Contested ‘Public Space’ – Skaters win in London


I have just been reading this morning an article in London’s ‘Guardian’ newspaper about plans for the re-development of Southbank’s undercroft space under the Queen Elizabeth Hall and a victory by local skaters who currently use the space to stay there. Which brings me to the question of contested public space, a thorny issue no doubt. It is of particular interest to me, having resided in that part of London for several years in the mid-1990’s. Love it or hate it, Southbank was intended as an ambitious project from the start of its development, one that challenged Britain’s historic notions on design and function of public open space and it obviously still continues to do so.

It resonates, because my home town of Melbourne, faced a similar issue about 15 or so years ago with its controversial ‘City Square’. An ambitious development itself, cased (like Southbank) in Brutalist off-form concrete with a giant TV screen of electric globes (used once because the electricity bills were astronomical) and full of cavernous underground spaces that were intended for the recreation of ‘decent folk’ but became a haven for perceived underground or subversive activity, such as skating or heaven forbid…. young people meeting their friends and hanging out. The outcome was that in the early 2000’s it was given a gentrified overhaul, a hotel built on the site overlooking activity and additions such as restaurants and cafe’s added to bring back the ‘decent folk’. Well it worked, but the site as a result has no heart and is more about commercial activity, than public space these days.

On one side of the argument are those that occupy and appropriate public spaces for activity such as skateboarding, have as valid a right to public open space as any other user, on the other side those that believe that only ‘certain’ activities are acceptable in public space. I have to say that I cynically question  whether much of this is subliminally supported by commercial interests??

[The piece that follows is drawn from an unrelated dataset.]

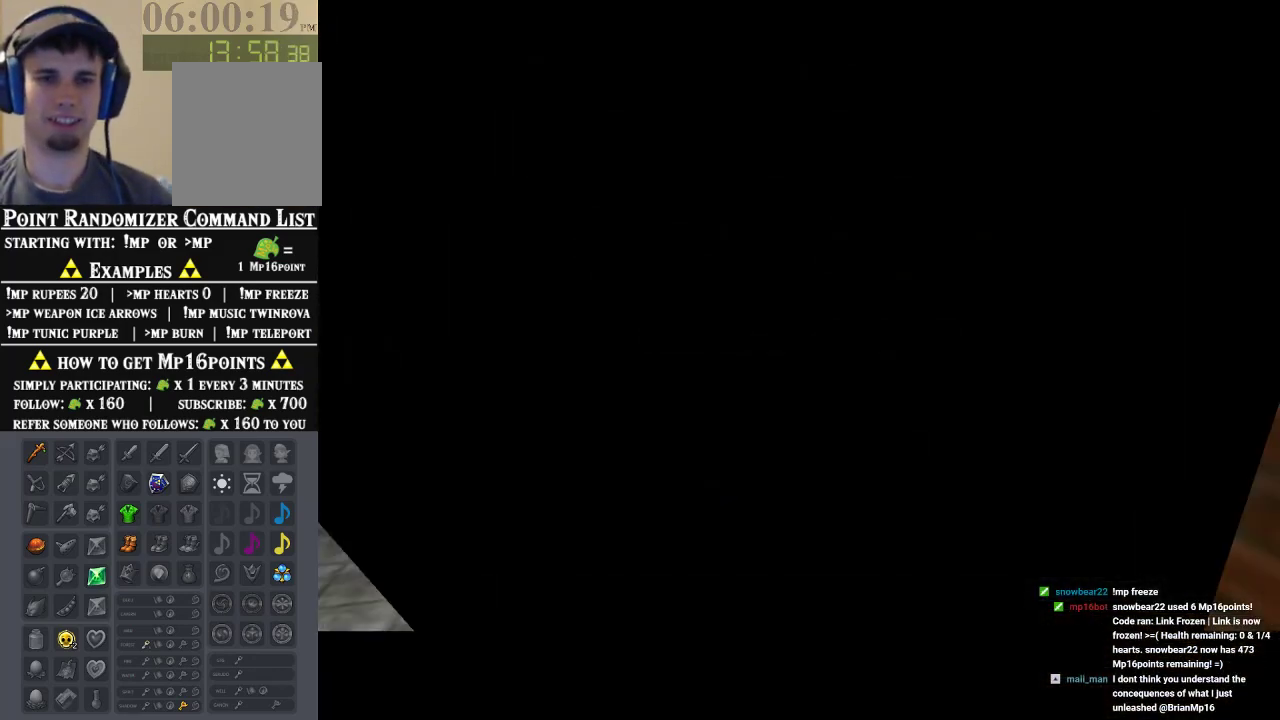
{"dt_ms": 500, "buttons": [], "left_stick": "center", "events": []}
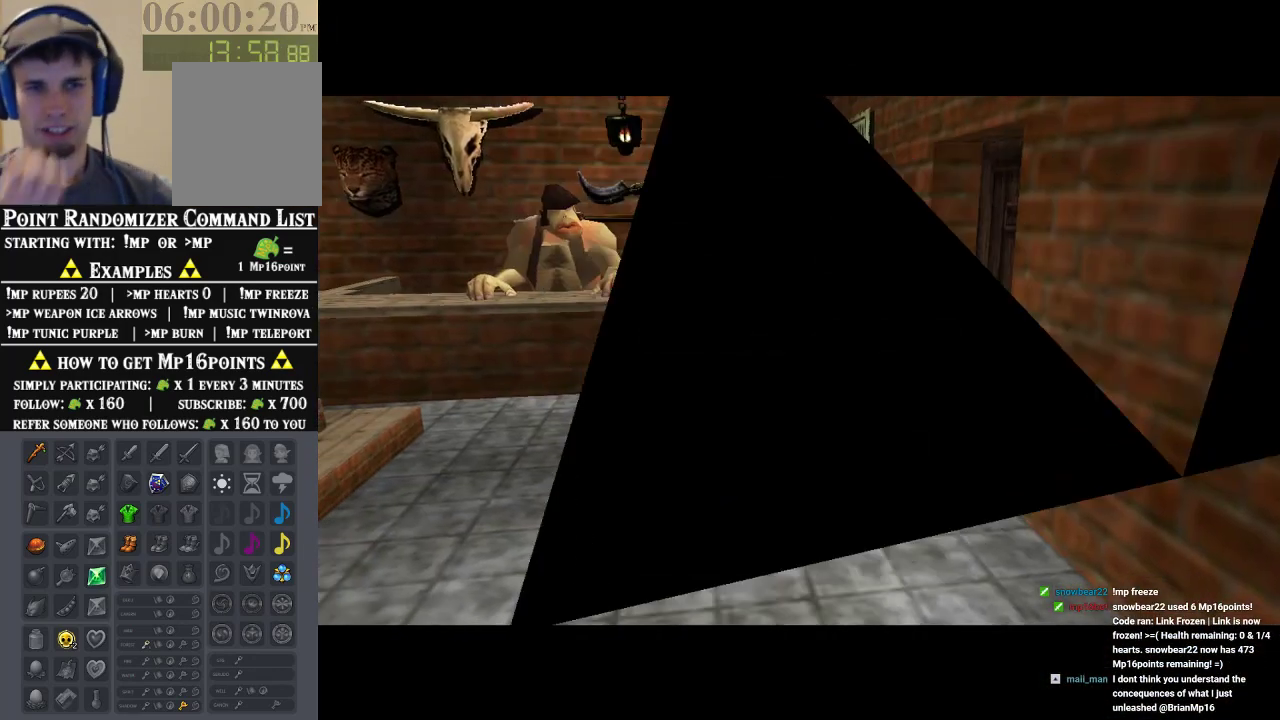
{"dt_ms": 500, "buttons": [], "left_stick": "up-left", "events": [[300, "left_stick", "up-left"]]}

Young people need us to provide opportunities and places for them to get away from screens and out of the house that don’t cost money, that’s a fact. They also need the chance to interact with their friends in the ‘non-digital’ world, to learn the skills of social interaction, support and negotiation. Most importantly they need physical exercise and outdoors in public open space is the best place for this. Love it or hate it (and I hate tagging), they are incredibly good at appropriating existing unused spaces for their own purposes, spaces which we obviously weren’t creative enough to find a use for.

As a Landscape Architect I understand that not all public activity mixes and that this has to be well thought through to ensure that the mix of activity, environment and age groups work in the long run.  I do think more and more though, we have to recognise and be aware that our right to access public space IS being encroached upon and this is even more pertinent if you are a young person. On a final note, I’m really pleased to hear that this victory at Southbank, had the support of London Mayor, Boris Johnson.